Should you bribe your kids to get good marks?

Imagine you’re back in school and it’s report card day. Would your marks have been higher if you were promised $5 for every A or a video game or manicure/pedicure for earning top grades?

With the school year almost at an end, some kids are expecting the shiny brass ring promised by Mum and Dad.

Experts say giving kids money or gifts for good grades can backfire, impacting motivation and creativity. Still, many parents are firm believers in the practice.

The long-running issue of rewarding children for good marks with money or material goods surfaced again recently. In a Wall Street Journal column, a mum concedes to bribing her four daughters with outings and objects of desire, though not cash, for all A’s or “relative improvement.”

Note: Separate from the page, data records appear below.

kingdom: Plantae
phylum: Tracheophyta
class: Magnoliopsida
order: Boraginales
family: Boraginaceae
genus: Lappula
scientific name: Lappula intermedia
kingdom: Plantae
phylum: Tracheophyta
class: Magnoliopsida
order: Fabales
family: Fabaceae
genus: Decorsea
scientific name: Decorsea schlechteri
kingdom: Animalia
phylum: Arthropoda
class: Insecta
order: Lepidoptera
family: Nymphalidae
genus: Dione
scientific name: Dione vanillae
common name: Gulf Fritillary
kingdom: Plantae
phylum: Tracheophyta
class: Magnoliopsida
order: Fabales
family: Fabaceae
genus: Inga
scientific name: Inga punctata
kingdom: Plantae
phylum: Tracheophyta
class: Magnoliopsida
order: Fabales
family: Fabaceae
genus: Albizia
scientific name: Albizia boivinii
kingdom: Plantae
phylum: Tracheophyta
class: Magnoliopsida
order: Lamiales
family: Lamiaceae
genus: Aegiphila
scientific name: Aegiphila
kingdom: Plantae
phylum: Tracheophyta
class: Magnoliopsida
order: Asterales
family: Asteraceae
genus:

“I admit: It would be best if all children (and adults) could be motivated by an innate drive for high achievement and a thirst for knowledge,” writes Demetria Gallegos, community editor for

“But I also believe that it’s easier to accomplish good grades after experiencing them,” she wrote. “Fake it until you make it. The excitement and adrenaline of success are addictive, and if you get to experience it, whatever the motivation, you’re inclined to seek it again.”

But her husband, John, calls the arrangement a “bad bargain,” and says, “They must value education. Giving them bribes is corrupting that value.”

When it comes to most students, educational psychologist and TODAY contributor Michele Borba agrees with John, who sees the rewards as a short-term solution that will backfire.

“Most of the research says it doesn’t work,” Borba says. “It has short-term gain but long-term pain.

“It will backfire on the love of the subject, the internal motivation and creativity,” she said. “That love of learning goes out, and instead what the child loves is cash and not the subject of the learning.”

Borba says bribes can reduce students’ abilities to realise they have control over their academic success and that is crucial because kids are the ones who are most responsible for motivating themselves. “That’s the secret,” Borba says. “To help your child learn without you.”

“What works best is inside control and inside motivation and knowing, ‘I can do it without the reward, the sticker or the dollar,’” Borba says, adding that kids could grow to want more to stay motivated, like “instead of a dollar he wants a Lexus.”

Still, she says, rewards may help kids who are having trouble in school.


“For some kids who are strugglers, who are really frustrated with learning, it could be a way to get them jump-started to get them try a little harder,” Borba says. “If they at least see the joy of getting the grade going up, it could be a way to spin them to motivate harder.”

Though generations of parents have offered rewards, Borba says there’s been a spike in the last decade in the number of parents and some schools offering money and rewards for high grades, as economists continue to study the idea.

“It’s been going on forever and there’s still a split,” Borba says.

There’s a division, too, among readers on the TODAY Facebook page.

Some mums had no issue with a financial incentive, likening it to the adult work world.

“I don’t see a problem with offering an incentive at the end of a grading period,” Erika Douglass wrote. “It’s actually very similar to adult life in the career market. At the end of an evaluation period, there is an incentive to earning high marks; a promotion, a raise … and the threat of failing – losing your job.”

Kim Reynolds Tracy wrote: “We pay our kids for A’s and B’s and deduct for C’s, if there ever is a D they won’t get any of the money they earned. … We also help them as much as we can to get those good grades and encourage them throughout the semester/year.”

Other posters say they never offered a reward up front.

“We have never paid for grades and never will,” Melissa Phelps Barnard wrote. “The motivation has to come from within.”

“NEVER, EVER!” wrote Mary Thorsen-Nolan. “I told my kids that their grades and their ambition was on them, not me. … I helped them to set their goals and encouraged them to work their hardest to reach them, but I never once offered incentive other than pride in a job well done.”

Borba says praising the time and effort kids are putting into their schoolwork can help them find their inner-push to succeed.

“Praise by far, research says, is the best way to boost learning success,” Borba says.

The other benefits of praise, she says: “It’s cheap, it’s research-based and kids thrive on it.”